▶ [Problem to solve]
Reproduce the lines below verbatim, starting with the line containing "Contáctanos / Consúltanos" and ending with the line containing "無料体験してみませんか？". Include both of those lines, and leave the pictures out of your answer.

(Data for this task)

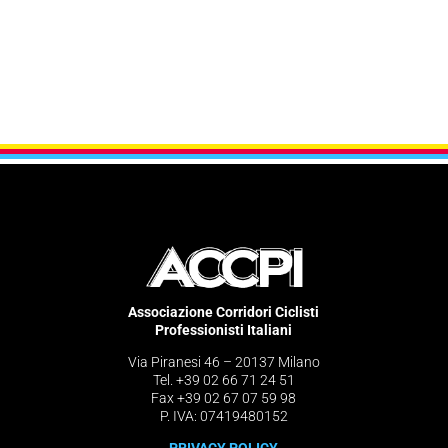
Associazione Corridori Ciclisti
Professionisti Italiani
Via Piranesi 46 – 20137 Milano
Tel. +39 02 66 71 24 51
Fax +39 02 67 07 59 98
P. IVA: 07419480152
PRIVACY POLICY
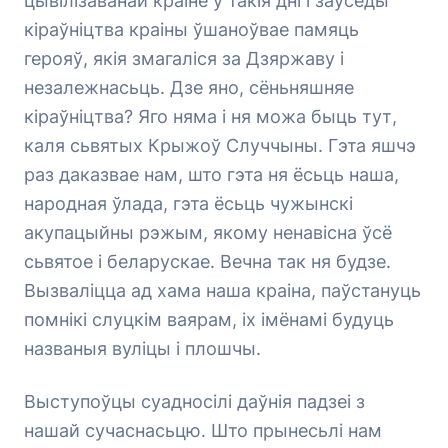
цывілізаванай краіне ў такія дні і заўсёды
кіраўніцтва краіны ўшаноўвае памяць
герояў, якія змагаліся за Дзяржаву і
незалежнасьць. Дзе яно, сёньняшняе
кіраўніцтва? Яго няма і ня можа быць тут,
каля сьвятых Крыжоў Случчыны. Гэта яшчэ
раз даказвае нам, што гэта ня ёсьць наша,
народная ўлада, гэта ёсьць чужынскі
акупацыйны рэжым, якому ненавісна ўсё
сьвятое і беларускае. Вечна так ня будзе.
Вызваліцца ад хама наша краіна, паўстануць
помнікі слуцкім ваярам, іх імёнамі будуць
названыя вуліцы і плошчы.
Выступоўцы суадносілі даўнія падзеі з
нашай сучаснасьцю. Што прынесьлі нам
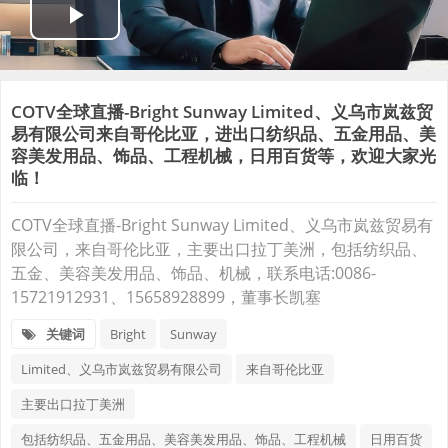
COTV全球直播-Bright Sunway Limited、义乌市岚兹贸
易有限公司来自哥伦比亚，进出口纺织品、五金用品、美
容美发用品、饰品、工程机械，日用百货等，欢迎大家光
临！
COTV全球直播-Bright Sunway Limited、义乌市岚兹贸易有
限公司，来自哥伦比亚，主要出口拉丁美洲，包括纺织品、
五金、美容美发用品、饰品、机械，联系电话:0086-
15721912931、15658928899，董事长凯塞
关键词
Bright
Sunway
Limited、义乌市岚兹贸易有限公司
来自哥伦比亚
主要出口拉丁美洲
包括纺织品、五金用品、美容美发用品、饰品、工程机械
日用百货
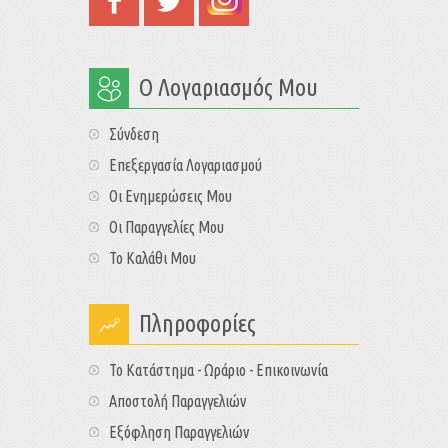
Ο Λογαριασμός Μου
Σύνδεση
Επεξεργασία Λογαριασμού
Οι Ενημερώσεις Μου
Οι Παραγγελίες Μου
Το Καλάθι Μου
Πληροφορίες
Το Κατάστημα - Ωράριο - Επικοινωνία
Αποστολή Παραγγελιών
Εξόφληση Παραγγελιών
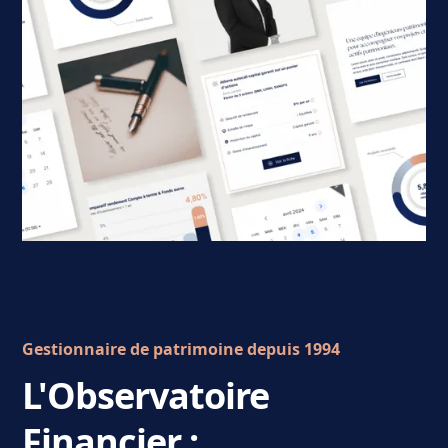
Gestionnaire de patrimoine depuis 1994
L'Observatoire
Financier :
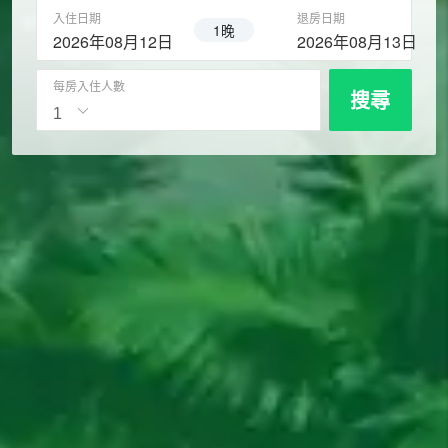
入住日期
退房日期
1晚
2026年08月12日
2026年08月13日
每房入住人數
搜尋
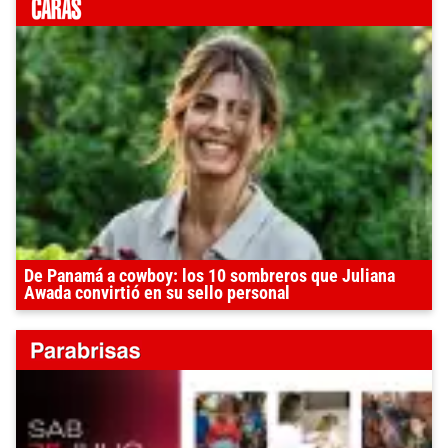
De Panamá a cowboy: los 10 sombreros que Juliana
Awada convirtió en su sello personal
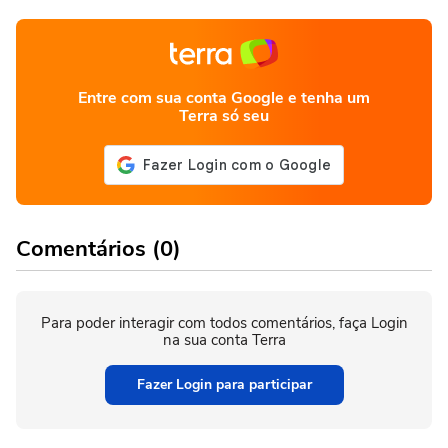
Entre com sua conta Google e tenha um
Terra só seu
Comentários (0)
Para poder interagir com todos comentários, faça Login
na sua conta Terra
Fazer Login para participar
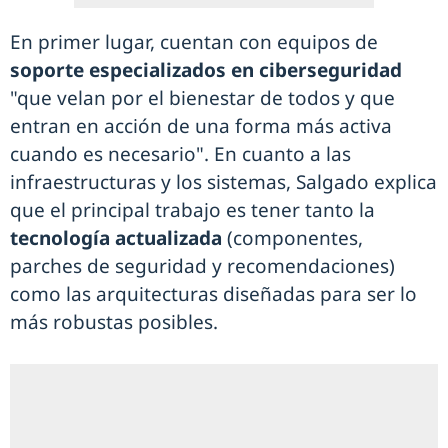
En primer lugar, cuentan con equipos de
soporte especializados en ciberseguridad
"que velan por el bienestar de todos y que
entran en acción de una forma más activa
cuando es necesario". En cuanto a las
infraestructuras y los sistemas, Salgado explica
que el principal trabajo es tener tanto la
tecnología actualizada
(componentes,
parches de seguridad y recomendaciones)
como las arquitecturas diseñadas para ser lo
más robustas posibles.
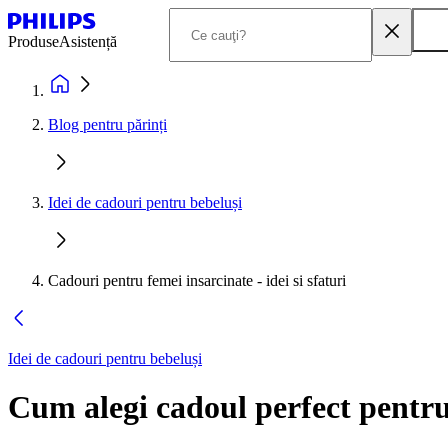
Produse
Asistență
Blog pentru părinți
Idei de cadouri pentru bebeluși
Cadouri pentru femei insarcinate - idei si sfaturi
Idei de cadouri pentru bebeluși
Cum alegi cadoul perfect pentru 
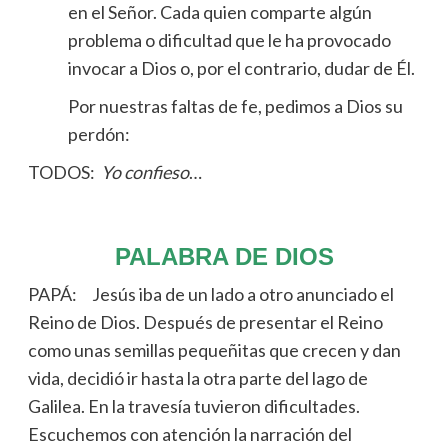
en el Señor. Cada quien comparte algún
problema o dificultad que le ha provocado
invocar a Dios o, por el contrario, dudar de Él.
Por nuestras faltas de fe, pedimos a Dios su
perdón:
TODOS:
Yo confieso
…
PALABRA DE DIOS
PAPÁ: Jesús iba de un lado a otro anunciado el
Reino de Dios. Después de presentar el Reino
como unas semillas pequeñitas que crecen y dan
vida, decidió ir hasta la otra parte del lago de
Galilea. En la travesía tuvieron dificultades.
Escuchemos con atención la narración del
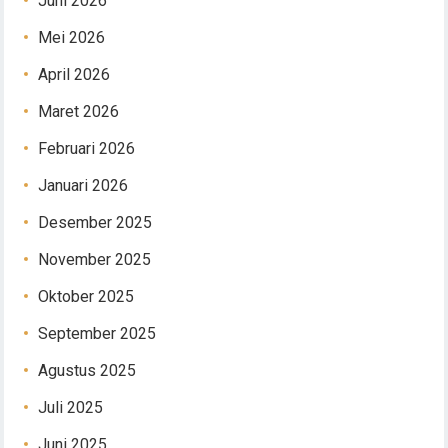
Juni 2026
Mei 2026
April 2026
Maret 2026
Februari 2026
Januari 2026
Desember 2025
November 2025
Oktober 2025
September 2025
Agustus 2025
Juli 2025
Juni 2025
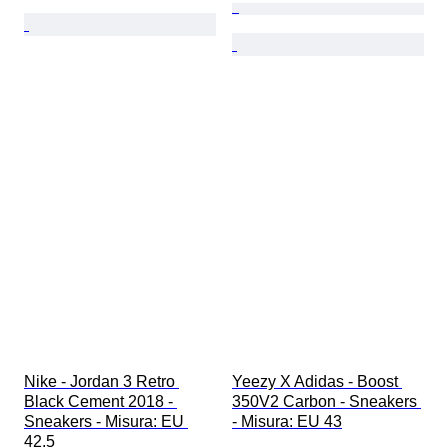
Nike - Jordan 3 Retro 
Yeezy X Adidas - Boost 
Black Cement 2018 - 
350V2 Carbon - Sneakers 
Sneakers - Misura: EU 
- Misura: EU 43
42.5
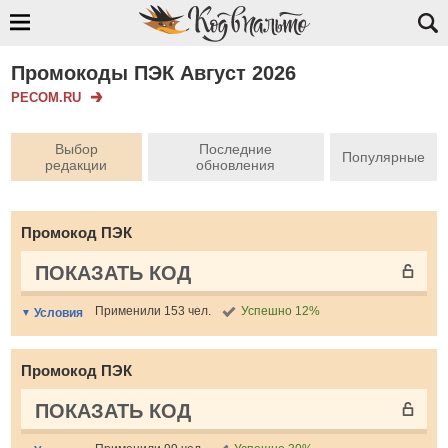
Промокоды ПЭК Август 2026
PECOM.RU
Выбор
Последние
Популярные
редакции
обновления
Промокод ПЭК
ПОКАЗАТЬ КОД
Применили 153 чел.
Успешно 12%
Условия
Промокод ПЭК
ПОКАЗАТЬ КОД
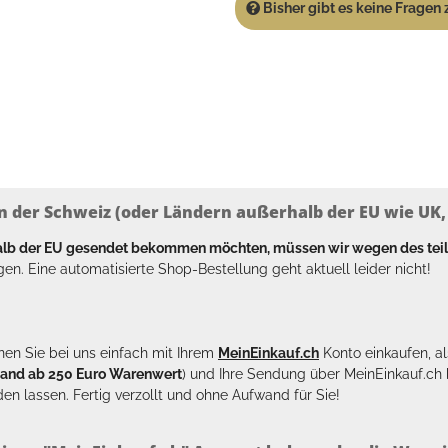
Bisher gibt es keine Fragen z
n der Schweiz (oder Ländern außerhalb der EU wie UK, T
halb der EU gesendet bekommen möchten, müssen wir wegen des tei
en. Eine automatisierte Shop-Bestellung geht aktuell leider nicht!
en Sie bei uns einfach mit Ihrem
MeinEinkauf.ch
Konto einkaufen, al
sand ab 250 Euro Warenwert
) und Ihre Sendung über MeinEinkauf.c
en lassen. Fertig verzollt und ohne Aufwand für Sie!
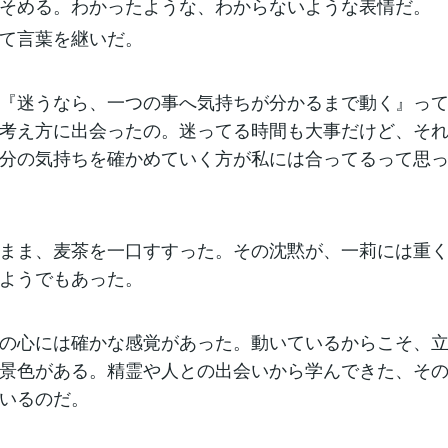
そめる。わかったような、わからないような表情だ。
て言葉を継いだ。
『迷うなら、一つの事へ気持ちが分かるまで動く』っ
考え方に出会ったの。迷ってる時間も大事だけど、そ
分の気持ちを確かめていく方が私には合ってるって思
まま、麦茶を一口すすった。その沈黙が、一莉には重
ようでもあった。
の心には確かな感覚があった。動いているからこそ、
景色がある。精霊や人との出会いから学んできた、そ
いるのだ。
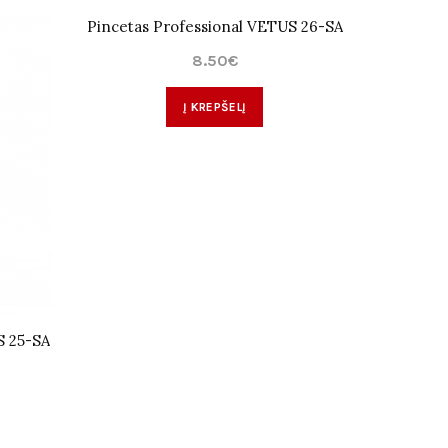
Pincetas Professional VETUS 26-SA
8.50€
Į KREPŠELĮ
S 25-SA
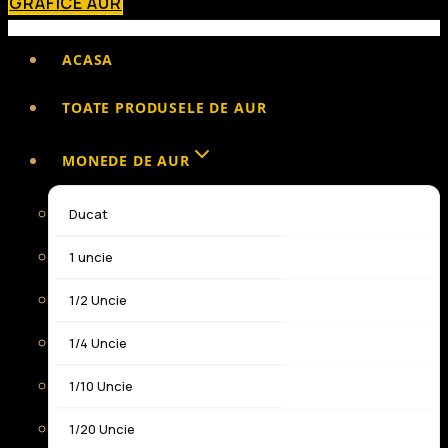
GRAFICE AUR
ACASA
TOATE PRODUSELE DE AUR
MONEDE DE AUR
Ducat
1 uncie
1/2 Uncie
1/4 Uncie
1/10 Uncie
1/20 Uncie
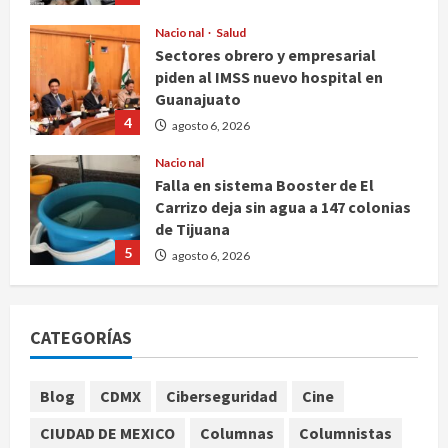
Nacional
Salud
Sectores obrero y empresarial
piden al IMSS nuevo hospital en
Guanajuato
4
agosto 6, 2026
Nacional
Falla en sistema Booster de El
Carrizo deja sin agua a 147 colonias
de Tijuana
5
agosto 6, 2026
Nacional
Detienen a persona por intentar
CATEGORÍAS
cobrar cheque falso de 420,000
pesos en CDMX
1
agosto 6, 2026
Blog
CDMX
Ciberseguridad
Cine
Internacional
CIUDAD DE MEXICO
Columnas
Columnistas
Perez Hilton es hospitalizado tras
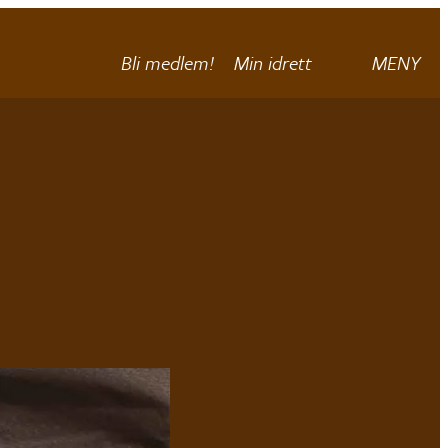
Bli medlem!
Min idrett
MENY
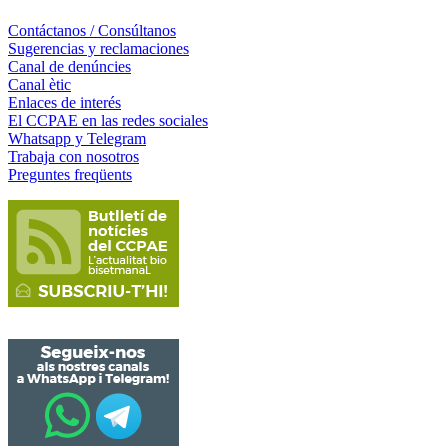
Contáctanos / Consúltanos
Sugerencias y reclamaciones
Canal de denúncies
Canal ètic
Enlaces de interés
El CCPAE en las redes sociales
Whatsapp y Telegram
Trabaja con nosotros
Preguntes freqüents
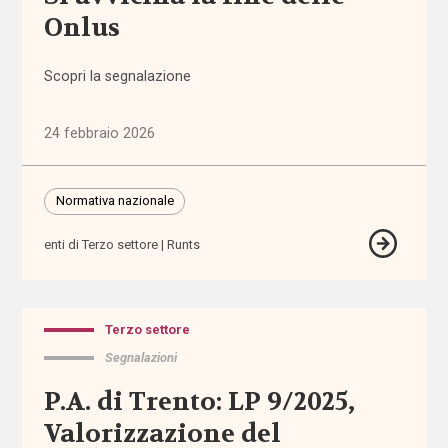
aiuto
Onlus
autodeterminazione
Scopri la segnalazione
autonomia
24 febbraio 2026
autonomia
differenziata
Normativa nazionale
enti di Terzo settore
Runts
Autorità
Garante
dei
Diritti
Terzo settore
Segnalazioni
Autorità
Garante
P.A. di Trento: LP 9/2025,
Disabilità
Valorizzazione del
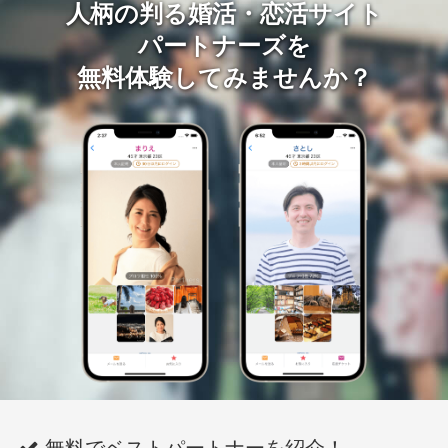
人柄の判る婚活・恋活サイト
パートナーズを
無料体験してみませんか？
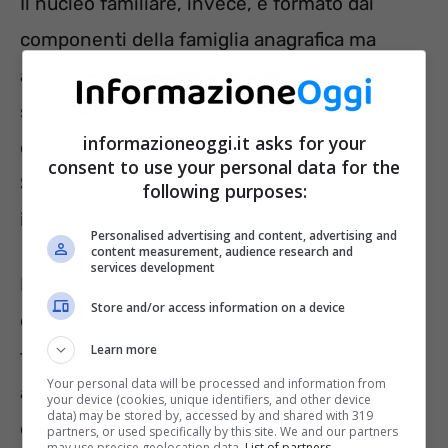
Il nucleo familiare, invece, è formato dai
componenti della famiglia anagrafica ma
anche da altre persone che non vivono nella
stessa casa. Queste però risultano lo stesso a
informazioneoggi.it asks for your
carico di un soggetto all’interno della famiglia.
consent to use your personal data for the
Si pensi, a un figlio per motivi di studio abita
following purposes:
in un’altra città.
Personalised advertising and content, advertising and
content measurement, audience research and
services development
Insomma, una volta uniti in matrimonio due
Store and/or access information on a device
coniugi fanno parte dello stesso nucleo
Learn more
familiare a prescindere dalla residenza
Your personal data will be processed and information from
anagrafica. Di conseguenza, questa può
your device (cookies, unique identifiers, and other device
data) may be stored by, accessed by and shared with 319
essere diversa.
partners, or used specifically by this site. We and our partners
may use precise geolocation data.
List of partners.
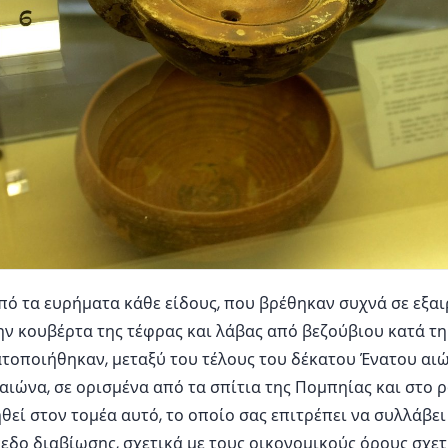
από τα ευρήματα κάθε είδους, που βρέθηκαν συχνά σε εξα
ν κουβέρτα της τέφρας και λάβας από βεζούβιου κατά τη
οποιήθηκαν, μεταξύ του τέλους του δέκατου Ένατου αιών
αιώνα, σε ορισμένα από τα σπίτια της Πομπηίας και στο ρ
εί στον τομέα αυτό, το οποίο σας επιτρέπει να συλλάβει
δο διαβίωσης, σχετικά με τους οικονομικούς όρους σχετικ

(End Data for this task)

▶ [Response to the exercise]
Contáctanos / Consúltanos
Sugerencias y reclamaciones
Canal de denúncies
Canal ètic
Enlaces de interés
El CCPAE en las redes sociales
Whatsapp y Telegram
Trabaja con nosotros
Preguntes freqüents
aiuto
Onlus
autodeterminazione
Scopri la segnalazione
autonomia
24 febbraio 2026
autonomia
differenziata
Normativa nazionale
enti di Terzo settore
Runts
Autorità
Garante
dei
Diritti
Terzo settore
Segnalazioni
Autorità
Garante
P.A. di Trento: LP 9/2025,
Disabilità
Valorizzazione del
人柄の判る婚活・恋活サイト
パートナーズを
無料体験してみませんか？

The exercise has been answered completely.